Although this is not intended to be a NCCM tool, I've always had a need where I wish I can simply have CLI converted to a web services API with parameters. For example BMC BBNA has this simple capability which is the most important capability for us to automate the Data Center. Its this slim layer where we can convert a parameterized configuration to become a consumable web service and allowing me to repeat and keep track the configuration and resources (Vlan's, IP and etc.) to also be able to remove the provisioned resources is key.

For example one of basic services we are automating through BBNA is 300+ lines of configuration over more than 12 devices and more than 100 variables. It would be exciting if we can exchange thoughts on how we can do this with the combination with your tool.

Yes, NCG should be able to generate those configs. As discussed above, you need to manage those "variables" (or "resources") outside NCG, but you can have NCG use those variables to generate correct, complete, ready-to-install configs.

Can I store all the unique data in a database and utilize Ruby DBI to fill in the parameters?

I haven't tried that yet, but it's one of the ideas I've had in mind while developing the tool.
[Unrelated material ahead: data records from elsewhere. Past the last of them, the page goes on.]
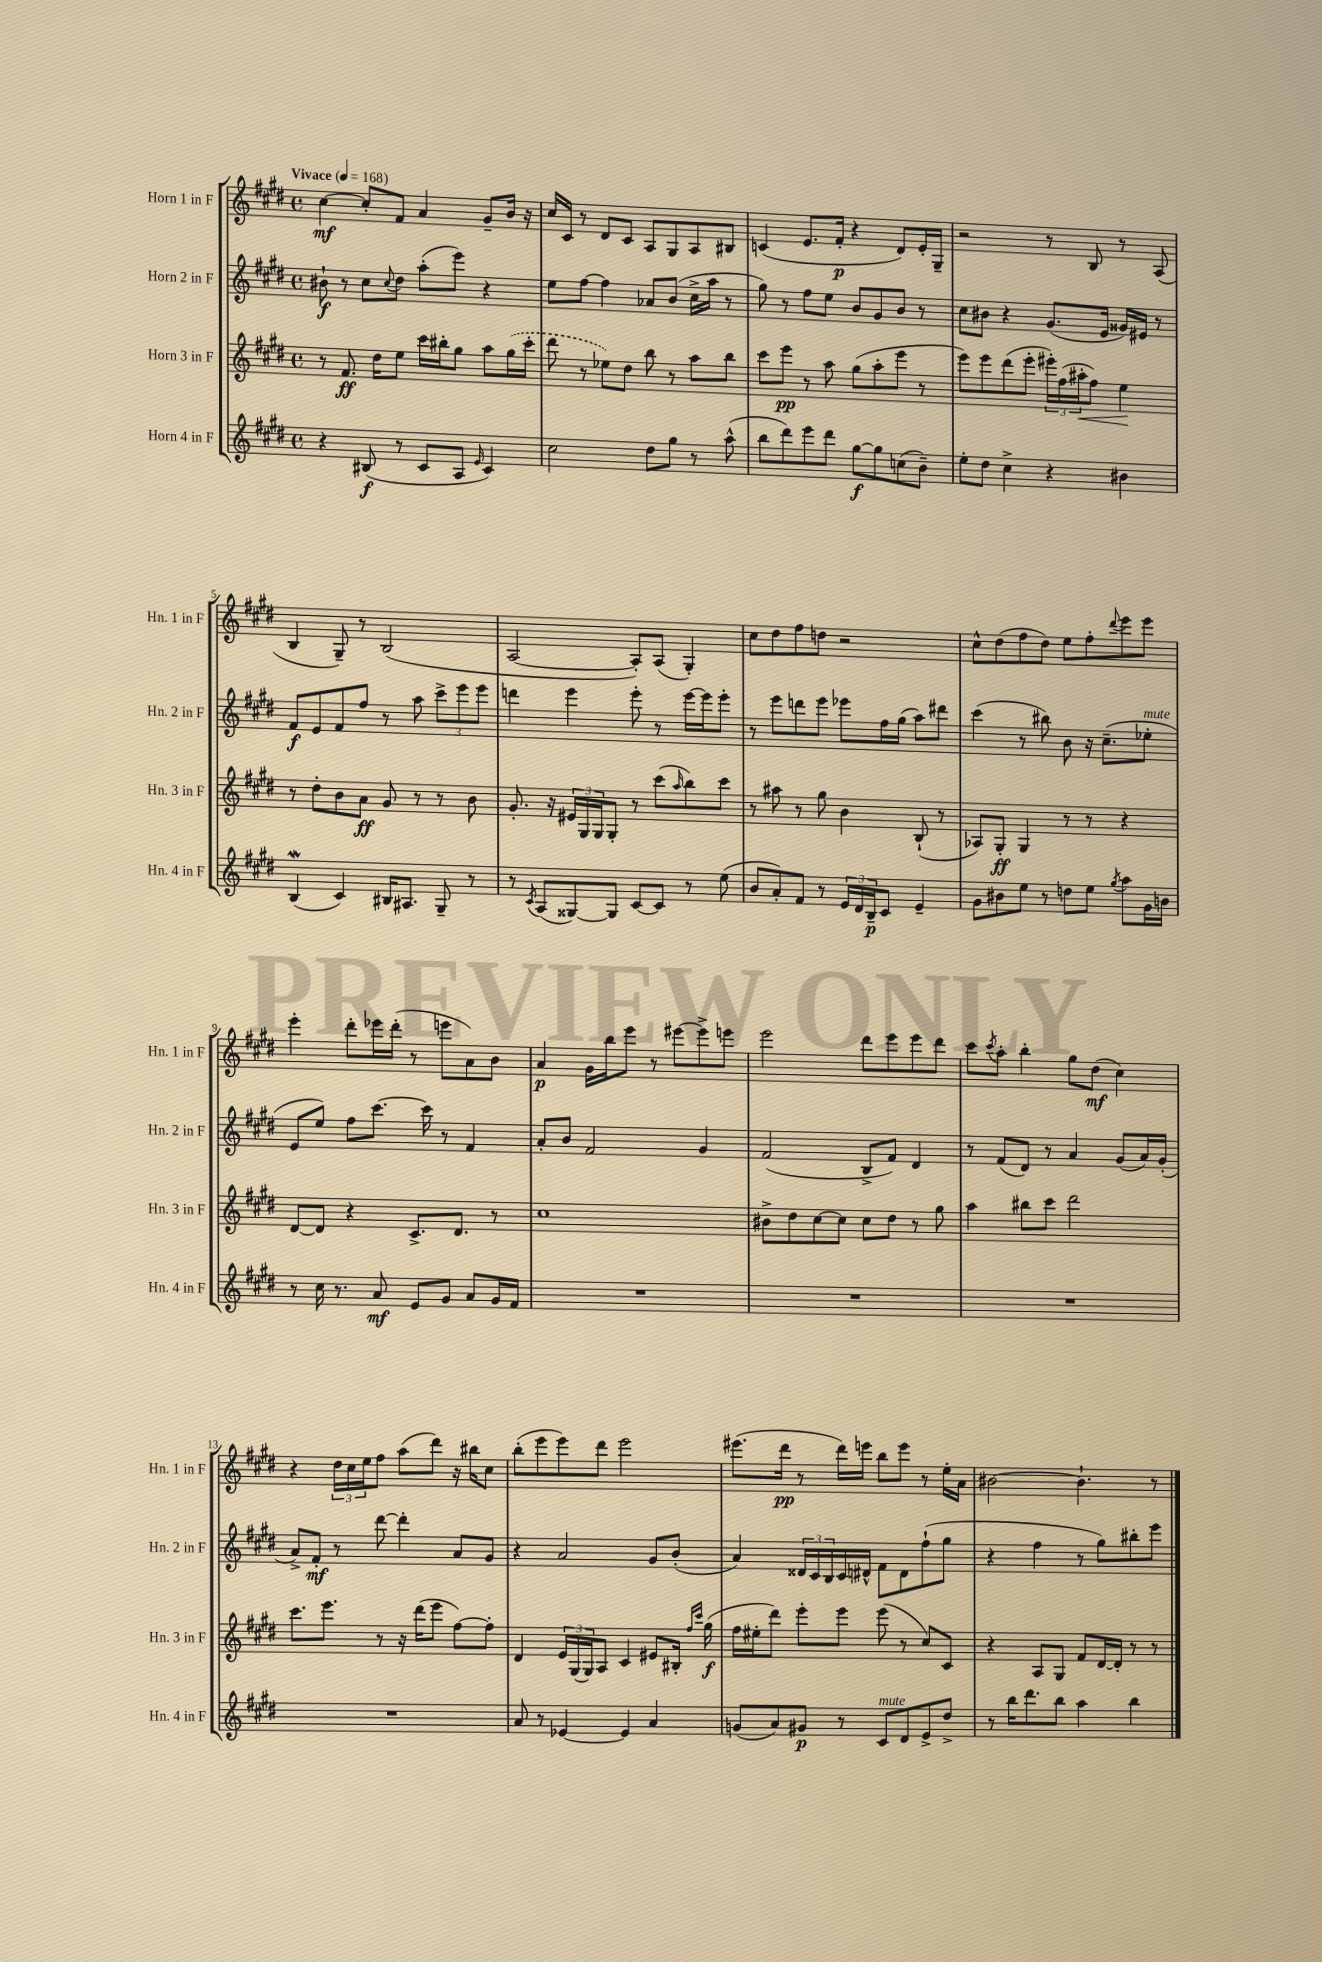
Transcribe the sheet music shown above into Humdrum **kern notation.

**kern	**kern	**kern	**kern
*staff4	*staff3	*staff2	*staff1
*clefG2	*clefG2	*clefG2	*clefG2
*k[f#c#g#d#]	*k[f#c#g#d#]	*k[f#c#g#d#]	*k[f#c#g#d#]
*M4/4	*M4/4	*M4/4	*M4/4
*met(c)	*met(c)	*met(c)	*met(c)
*MM168	*MM168	*MM168	*MM168
4r	8r	8b#`	[4cc#
.	8.f#	8r	.
(8B#	.	8cc#	8cc#']
.	16dd#	.	.
.	.	8qqcc#	.
8r	8ee	8dd#	8f#
8c#	16ccc#	(8aa'	4a
.	16bb#'	.	.
8A	8gg#	8eee)	.
16qqe	.	.	.
4c#)	8aa	4r	8g#~
.	(16gg#	.	16b
.	16ccc#'	.	16r
=	=	=	=
2cc#	8ddd#	8ee	16cc#
.	.	.	16c#
.	8r	[8ff#	8r
.	8ee-)	4ff#]	8d#
.	8dd#	.	8c#
8dd#	8bb	8a-	8A
8gg#	8r	(8b	8G#
8r	8aa	16cc#^	8A
.	.	16aa	.
(8aa^^	8bb	8r	8B#
=	=	=	=
8bb	8ccc#	8gg#)	(4c
8ddd#)	8eee	8r	.
8eee	8r	8ff#	8.e
8ddd#	8aa	8ee	.
.	.	.	16f#'
[8gg#	(8gg#	8b	4r
8gg#]	8aa'	8g#	.
(8cc	8eee	8b	8d#)
8b~)	8r	8r	16e'
.	.	.	16G#~
=	=	=	=
8ee'	8eee)	8cc#	2r
8dd#	8eee	8b#	.
4cc#^	(8ddd#	4r	.
.	8eee'	.	.
4r	24eee#')	(8.g#	8r
.	(24ff#	.	.
.	24aa#'	.	.
.	8ff#)	.	8B
.	.	16e	.
4b#	4ee	16g##)	8r
.	.	16e#	.
.	.	8r	(8A
=	=	=	=
(4B	8r	8f#	4B
.	8dd#'	8e	.
4c#)	8b	8f#	8G#~)
.	8a	8ff#	8r
16B#	8g#	8r	(2B
8.A#	.	.	.
.	8r	8aa	.
8G#~	8r	12ccc#^	.
.	.	12eee	.
8r	8b	.	.
.	.	12eee	.
=	=	=	=
8r	8.g#'	4ddd	[2A
8qc#	.	.	.
(8A	.	.	.
.	16r	.	.
[8G##)	24e#	4eee	.
.	24G#	.	.
.	24G#	.	.
8G##]	8G#'	.	.
[8c#	8r	8eee'	8A'])
8c#]	(8ccc#	8r	(8A
.	16qqaa	.	.
8r	8bb)	[16eee	4G#')
.	.	16eee]	.
(8ee	8ccc#	8eee'	.
=	=	=	=
8b	8r	8r	8cc#
8a')	8aa#	8eee	8dd#
8f#	8r	8ddd	8ff#
8r	8gg#	8eee	8dd
24e	4b	8eee-	2r
24d#	.	.	.
24B~	.	.	.
8c#	.	16ff#	.
.	.	(16gg#	.
4e~	(8B`	8aa)	.
.	8r	8ddd#	.
=	=	=	=
8g#	8A-)	(4ccc#	8cc#^^
8b#	8G#'	.	(8dd#
8ee	4G#	8r	8ff#
8r	.	8bb#)	8dd#)
8dd	8r	8b	8ee
8ee	8r	16r	8ff#'
.	.	(8.cc#~	.
8qgg#	.	.	8qqddd#
8aa	4r	.	8eee
16g#	.	8ee-'	8eee
16b	.	.	.
=	=	=	=
8r	[8d#	8e	4eee'
16cc#	8d#]	8ee)	.
8.r	.	.	.
.	4r	8ff#	8ddd#'
8a	.	[8.ccc#	16eee-
.	.	.	(16ddd#'
8e	8.c#^	.	8r
.	.	16ccc#]	.
8g#	.	8r	8eee
.	8.d#	.	.
8a	.	4f#	8a)
16g#	8r	.	8b
16f#	.	.	.
=	=	=	=
1r	1cc#	8a'	4a
.	.	8b	.
.	.	2f#	16g#
.	.	.	16bb
.	.	.	8eee
.	.	.	8r
.	.	.	[8eee#
.	.	4g#	8eee#^]
.	.	.	8eee
=	=	=	=
1r	8b#^	(2f#	2eee
.	8dd#	.	.
.	[8cc#	.	.
.	8cc#]	.	.
.	8cc#	8B^	8ddd#
.	8dd#	8f#)	8eee
.	8r	4d#	8eee
.	8gg#	.	8ddd#
=	=	=	=
1r	4aa	8r	8ccc#
.	.	.	8qccc#
.	.	(8f#	8aa'
.	8bb#	8d#)	4bb'
.	8ccc#	8r	.
.	2ddd#	4a	8gg#
.	.	.	(8dd#
.	.	(8g#	4cc#)
.	.	16a)	.
.	.	(16g#'	.
=	=	=	=
1r	8.ccc#	8a^)	4r
.	.	8f#'	.
.	8.eee	.	.
.	.	8r	24dd#
.	.	.	24cc#
.	.	.	24ee
.	8r	[8ddd#	8ff#
.	16r	4ddd#']	(8aa
.	(16ddd#	.	.
.	8eee	.	8ddd#)
.	[8ff#)	8a	16r
.	.	.	16bb#
.	8ff#']	8g#	8cc#
=	=	=	=
8a	4d#	4r	(8bb'
8r	.	.	8eee
[4e-	24e	2a	8eee)
.	(24G#	.	.
.	24G#)	.	.
.	8A	.	8ddd#
4e-]	4c#	.	2eee
4a	8e#	8g#	.
.	16B#'	(8b'	.
.	16qqff#	.	.
.	16qqccc#	.	.
.	(16gg#	.	.
=	=	=	=
(8g	16ff#	4a)	(8.eee#
.	16ee#'	.	.
8a)	8ddd#)	.	.
.	.	.	16ddd#
8g#	8eee'	24d##	8r
.	.	24c#	.
.	.	24B	.
8r	8eee	16c#	16ddd#)
.	.	16d#^^	16eee
8c#	(8eee	8f#	8bb
8d#	8r	8d#	8eee
8e^	8cc#)	(8ff#`	8r
8dd#^	8c#	8gg#	16ee'
.	.	.	16a
=	=	=	=
8r	4r	4r	[2b#
16bb	.	.	.
8.ddd#	.	.	.
.	8A	4ff#	.
8bb	8G#	.	.
4aa	8f#	8r	4.b#`]
.	[16d#	8gg#)	.
.	16d#']	.	.
4bb	8r	8bb#'	.
.	8r	8eee	8r
==	==	==	==
*-	*-	*-	*-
At the very least, you can do some sort of export from your database to create neto_table files that NCG can use.

Is this something that can allow a user to implement the templates via web interface and expose as a web service (SOAP or REST)?

Not yet. One of the reasons I chose Ruby was to enable eventually using Rails to put a web interface on NCG, but I haven't started developing any of that code yet.

Thanks again for a great tool!

Charles

Thanks for your encouragement and insightful questions!

10:53am8Oct2010

Re: Source of Variables

By Brent Chapman

I should clarify that most of my answers, above, relate to the Netomata Config Generator (NCG) tool, not to the Web Config Review tool that was announced in the original blog post that these comments are attached to. The Web Config Review tool is a standalone tool, independent of NCG (though designed to be used in conjunction with NCG).